There was perfect irony to the Gucci cruise show that conquered the cloisters at Westminster Abbey on Thursday in London. Here was the most Italian of Italian houses occupying the most sacred of British monuments, capturing in a fashion collection the proud characteristics of an imperial culture, which has historically always been the one to do it to others. Did Henry VIII – famously the first king to defy the almighty Italian pope – turn in his grave at the thought of it all? Luckily for His Majesty, he’s buried far away at Windsor, but the daughter who inherited his superiority complex was resting in the chapel just next door. “I’m a big fan of Elizabeth I. She’s the first rock star of fashion. Before Cher and Madonna, she invented a way of showing herself. She was the most famous and quirky and glamorous woman of the late Renaissance,” Alessandro Michele said after the show, looking rather in his element under the celestial stained glass of a small abbey dome. His heavily bejeweled fingers must have been itching all week to upload every inch of those hallowed halls to his immaculately curated Instagram profile, @lallo25, but like any great British diva, Westminster Abbey asks that you refrain from taking pictures, please.
If there was a time when the Brits would have turned their nose up at some princely, priestly-looking Italian aesthete coming in to appropriate their culture, those days are long gone. After the show, which drew on holy British trademarks from Sherlock Holmes’ deerstalker to the Spice Girls’ platform boot, they were in heaven – which was appropriate considering the frames of their Royal Peculiar. If Pavarotti had performed The Beatles’ greatest hits at Buckingham Palace, Italy couldn’t have done a better job at pleasing the notoriously unimpressed Brits. Even when punk elements such as tartan kilts and studded jackets were given Michele’s Renaissance-street-style treatment, it never seemed forced or clichéd – at least no more than we already like to be in England. (Tally ho, chap.) The secret to Michele’s diplomacy? He fearlessly said English aesthetics aren’t the sole property of the Crown. “It’s something that belongs a lot to me, too. That’s why I decided to show in London. It’s the kind of place that’s always inspired me, and I think a lot of designers. London is not the kind of fashionable place that’s ‘the place for fashion.’ It’s a place where you can see what happens between the people in the streets. And this is really fashionable.”
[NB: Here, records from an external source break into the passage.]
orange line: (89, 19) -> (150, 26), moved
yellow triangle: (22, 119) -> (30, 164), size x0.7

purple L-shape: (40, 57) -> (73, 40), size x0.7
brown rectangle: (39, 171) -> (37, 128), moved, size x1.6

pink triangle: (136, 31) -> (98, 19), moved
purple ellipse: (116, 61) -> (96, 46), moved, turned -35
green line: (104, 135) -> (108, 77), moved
He first came to London at age 17, in the late 80s. “All the little tribes that walked around the city: punk and new punk and old people from the beat generation. I thought it was the place I wanted to live.” Since he took the helm at Gucci less than two years ago and reclaimed international glory for the Italian mega house, his take on Italian fashion has been uncannily British. In many ways, this cruise collection was his usual approach turned on its head: instead of seeing Italian aesthetics through an experimental London looking glass, Michele did it the other way around. “I mix and match things that belong to different souls. It’s something very inspiring. It belongs a lot to fashion, because fashion is about a big comical experiment. And they,” he said, referring to the English, “they are really good. That’s why I love it.” In a strange turn of events, the London fashion scene we hailed as the industry’s most experimental not long ago has now come to a point of commercial gentrification so strong that a Gucci interpretation of Great Britishness delights us as much as when our countrymen Meadham Kirchhoff did the same thing years ago. In that sense, Michele was tapping into something British-ly magical that you don’t find anywhere else on the planet.
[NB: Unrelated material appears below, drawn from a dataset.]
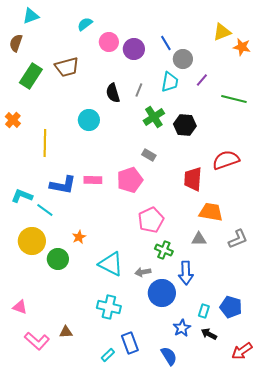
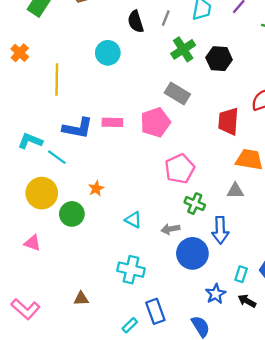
gray rectangle: (149, 155) -> (177, 93), size x1.5
cyan triangle: (111, 264) -> (133, 220), size x0.6
pink triangle: (20, 307) -> (32, 243), moved
pink L-shape: (37, 341) -> (26, 309), moved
“It’s something that belongs to the past and the contemporary,” he said. “The English have this. I always say that you can find a punk who has his cup of tea. I think it’s something we have to preserve forever.” For Michele, preservation seems to be second nature. He works within the frames of an aesthetic so defined that those fashion spectators – forever hungry for the new – sometimes can’t see the forest for the trees. But while Michele already flexed his culturally applicable muscle in his spring/summer 16 women’s collection, partly inspired by Berlin in the 70s, this cruise collection seemed to open the eyes of those who had yet to see how much his work changes from collection to collection. His overwhelmingly speedy success over the past year isn’t the effect of hype or a one-trick pony, but the product of an experienced designer, who must have been preparing for this moment for his entire career. The handwriting of Alessandro Michele is, in essence, timeless because it encompasses so grand a historical time span in itself. And in that sense, it’s some of the most culturally adaptable fashion we’ve got right now – as demonstrated on Thursday afternoon in Westminster Abbey. “Sweet dreams are made of this,” Annie Lennox serenaded him from across her piano at the Gucci party in the evening. You’d be inclined to agree.